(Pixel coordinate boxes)
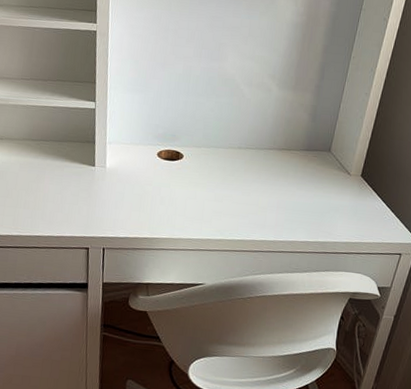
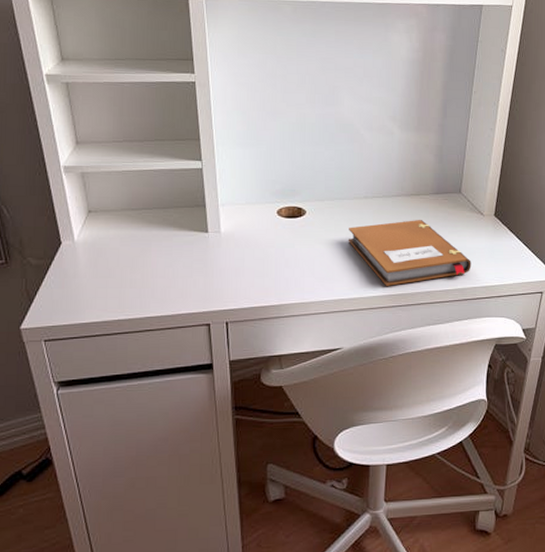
notebook: none [220,172,334,232] -> present [349,220,471,286]

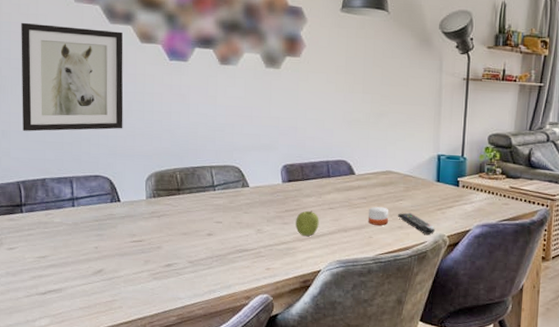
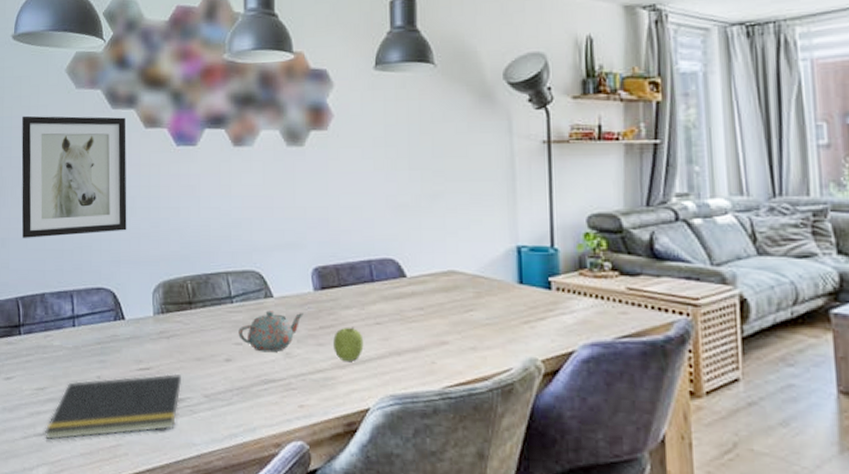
notepad: none [47,244,170,298] -> present [45,373,182,440]
teapot: none [219,197,273,229] -> present [238,310,304,353]
candle: present [367,206,389,225] -> none [427,319,457,346]
remote control: present [397,212,435,235] -> none [467,327,522,359]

GOAL OF THE EXERCISE: The entries above, every one of them, should be retyped exactly, with no pictures carried over.

ANSWER TO THE EXERCISE:
notebook: none [220,172,334,232] -> present [349,220,471,286]

notepad: none [47,244,170,298] -> present [45,373,182,440]
teapot: none [219,197,273,229] -> present [238,310,304,353]
candle: present [367,206,389,225] -> none [427,319,457,346]
remote control: present [397,212,435,235] -> none [467,327,522,359]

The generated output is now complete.